CONTO: Verso de uma fotografia antiga.


VERSO DE UMA FOTOGRAFIA ANTIGA

Escrito em letras miúdas, na parte de trás de uma fotografia 15×21 antiga.

“Felipe;

Escrevo sem saber quando, ou se você lerá. De qualquer jeito, aqui eu digo tudo que sei que preciso.
Quando, aos dezesseis anos, você veio até mim e sua mãe e assumiu sua homossexualidade, reagi da pior maneira possível. Quase quatro anos depois, ainda não tive coragem de te pedir desculpas. Espero que um dia eu tenha, e que isso que lhe escrevo seja apenas redundância. Mesmo não acreditando que seja possível, gostaria de lhe explicar o por que.


Junto a mim nessa foto esta Felipe Alves Costa. Nós nos conhecemos em 1964, no colégio que estudávamos em São Simão. Ele foi o melhor amigo de sua mãe, e o homem que eu amava. Imagino a sua surpresa.

Eram tempos terríveis. Não basta a vergonha sem sentido que eu sentia por amar alguém, havia medo em todo lugar.
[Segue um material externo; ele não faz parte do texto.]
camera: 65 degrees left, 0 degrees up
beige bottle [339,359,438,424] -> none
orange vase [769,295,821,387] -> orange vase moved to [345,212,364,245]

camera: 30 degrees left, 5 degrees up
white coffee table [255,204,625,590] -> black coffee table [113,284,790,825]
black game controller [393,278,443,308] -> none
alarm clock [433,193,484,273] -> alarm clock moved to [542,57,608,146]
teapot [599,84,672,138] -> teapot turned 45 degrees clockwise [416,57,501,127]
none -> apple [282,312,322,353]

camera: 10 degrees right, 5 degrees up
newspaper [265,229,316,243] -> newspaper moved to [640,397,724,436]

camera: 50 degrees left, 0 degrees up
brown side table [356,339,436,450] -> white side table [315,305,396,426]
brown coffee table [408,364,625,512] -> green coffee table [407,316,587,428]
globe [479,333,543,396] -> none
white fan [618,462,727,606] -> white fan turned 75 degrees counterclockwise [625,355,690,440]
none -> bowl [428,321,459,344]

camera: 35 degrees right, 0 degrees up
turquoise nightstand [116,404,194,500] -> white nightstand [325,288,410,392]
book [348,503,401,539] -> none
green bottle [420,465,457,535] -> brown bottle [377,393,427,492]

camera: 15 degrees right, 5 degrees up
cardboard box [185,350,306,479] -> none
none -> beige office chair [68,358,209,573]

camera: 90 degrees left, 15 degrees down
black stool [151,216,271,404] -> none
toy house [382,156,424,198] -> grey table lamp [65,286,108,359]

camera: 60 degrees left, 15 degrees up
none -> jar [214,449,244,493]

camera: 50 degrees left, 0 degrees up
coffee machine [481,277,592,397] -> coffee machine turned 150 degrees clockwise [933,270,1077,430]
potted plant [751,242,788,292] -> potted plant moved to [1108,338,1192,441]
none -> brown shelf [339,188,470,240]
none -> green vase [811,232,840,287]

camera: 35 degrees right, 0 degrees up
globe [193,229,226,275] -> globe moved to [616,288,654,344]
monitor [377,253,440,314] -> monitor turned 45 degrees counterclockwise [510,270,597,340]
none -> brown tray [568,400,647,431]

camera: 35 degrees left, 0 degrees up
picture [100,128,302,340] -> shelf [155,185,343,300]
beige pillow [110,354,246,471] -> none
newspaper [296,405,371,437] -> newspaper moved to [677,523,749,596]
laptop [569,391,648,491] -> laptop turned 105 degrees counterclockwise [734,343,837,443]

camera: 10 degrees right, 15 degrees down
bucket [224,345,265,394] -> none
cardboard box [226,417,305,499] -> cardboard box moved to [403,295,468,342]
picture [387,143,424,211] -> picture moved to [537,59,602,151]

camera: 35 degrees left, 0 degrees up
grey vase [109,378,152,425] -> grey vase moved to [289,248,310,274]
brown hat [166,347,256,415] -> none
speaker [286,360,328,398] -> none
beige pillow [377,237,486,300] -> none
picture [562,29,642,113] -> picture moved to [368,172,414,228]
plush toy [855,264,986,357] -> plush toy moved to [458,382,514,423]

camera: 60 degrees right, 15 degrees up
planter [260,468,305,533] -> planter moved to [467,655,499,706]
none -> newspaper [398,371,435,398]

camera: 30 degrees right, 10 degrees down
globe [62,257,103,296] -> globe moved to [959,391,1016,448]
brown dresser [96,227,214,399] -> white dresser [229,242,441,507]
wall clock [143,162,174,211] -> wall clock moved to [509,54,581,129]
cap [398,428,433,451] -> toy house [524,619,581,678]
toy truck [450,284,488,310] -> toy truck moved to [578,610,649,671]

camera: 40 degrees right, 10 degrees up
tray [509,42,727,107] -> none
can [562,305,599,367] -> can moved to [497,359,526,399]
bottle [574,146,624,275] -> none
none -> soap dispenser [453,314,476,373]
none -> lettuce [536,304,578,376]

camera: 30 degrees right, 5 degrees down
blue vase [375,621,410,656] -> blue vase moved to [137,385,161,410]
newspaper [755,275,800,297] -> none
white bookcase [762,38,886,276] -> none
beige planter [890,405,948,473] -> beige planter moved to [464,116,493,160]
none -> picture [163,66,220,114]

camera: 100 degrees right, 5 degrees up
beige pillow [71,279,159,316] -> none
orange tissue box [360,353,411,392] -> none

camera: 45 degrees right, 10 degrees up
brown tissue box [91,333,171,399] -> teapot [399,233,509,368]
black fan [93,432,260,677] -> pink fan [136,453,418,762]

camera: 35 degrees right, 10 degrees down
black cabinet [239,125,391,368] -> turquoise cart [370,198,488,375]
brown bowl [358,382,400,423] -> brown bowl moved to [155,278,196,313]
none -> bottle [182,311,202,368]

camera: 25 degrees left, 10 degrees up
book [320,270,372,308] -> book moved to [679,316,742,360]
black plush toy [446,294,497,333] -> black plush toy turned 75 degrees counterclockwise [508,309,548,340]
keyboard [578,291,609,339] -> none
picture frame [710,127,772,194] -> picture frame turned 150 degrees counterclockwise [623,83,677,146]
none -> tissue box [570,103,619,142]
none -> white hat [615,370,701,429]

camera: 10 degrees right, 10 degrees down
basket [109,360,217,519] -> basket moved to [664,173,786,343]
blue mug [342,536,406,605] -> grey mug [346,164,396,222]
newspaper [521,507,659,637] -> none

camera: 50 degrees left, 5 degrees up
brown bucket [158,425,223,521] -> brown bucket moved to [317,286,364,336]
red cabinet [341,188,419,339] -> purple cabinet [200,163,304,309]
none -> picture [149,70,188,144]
Mas acredite ou não, éramos felizes. Se não fossemos, não teria colocado o nome dele em ti, que é a melhor coisa que já me aconteceu. Foram sete anos de luta, que eu bem queria esquecer. Mas não consigo pelo ponto final.

Um dia fomos pegos. Separaram Felipe e eu, e sofri com coisas que eu não posso descrever. No último dia que passei preso, perguntaram a mim se ele era meu namorado. Com medo, respondi que não.
Nunca mais o vi. Ainda penso que ele deve ter sido homem o bastante para admitir o que éramos. Quando voltei para minha cidade, reencontrei sua mãe. Descobri que ela passou pelos mesmos horrores que eu. Contei sobre Felipe. Nos tornamos melhores amigos.

Nos casamos. Ela nunca conseguiu se envolver com ninguém. Nós o fizemos e o criamos, e desde os seus seis anos eu sabia que você era como eu. De algum jeito eu achava que era minha culpa, e não conseguia aceitar.

Você teve coragem de me dizer o que eu nunca tive. O que fiz foi porque temia que um dia você passasse pelo mesmo que eu. Não conseguiria aguentar mais isso. Apesar do silêncio, acredite, eu te amo demais.
Só espero que você me entenda.
Apesar de tudo, seu pai.
Gomes. 21/04/2010.”

Felipe encontrou o verso dessa fotografia em 27 de Julho de 2013, enquanto arrumava as coisas do pai após o seu velório. Havia sete anos que os dois não se falavam.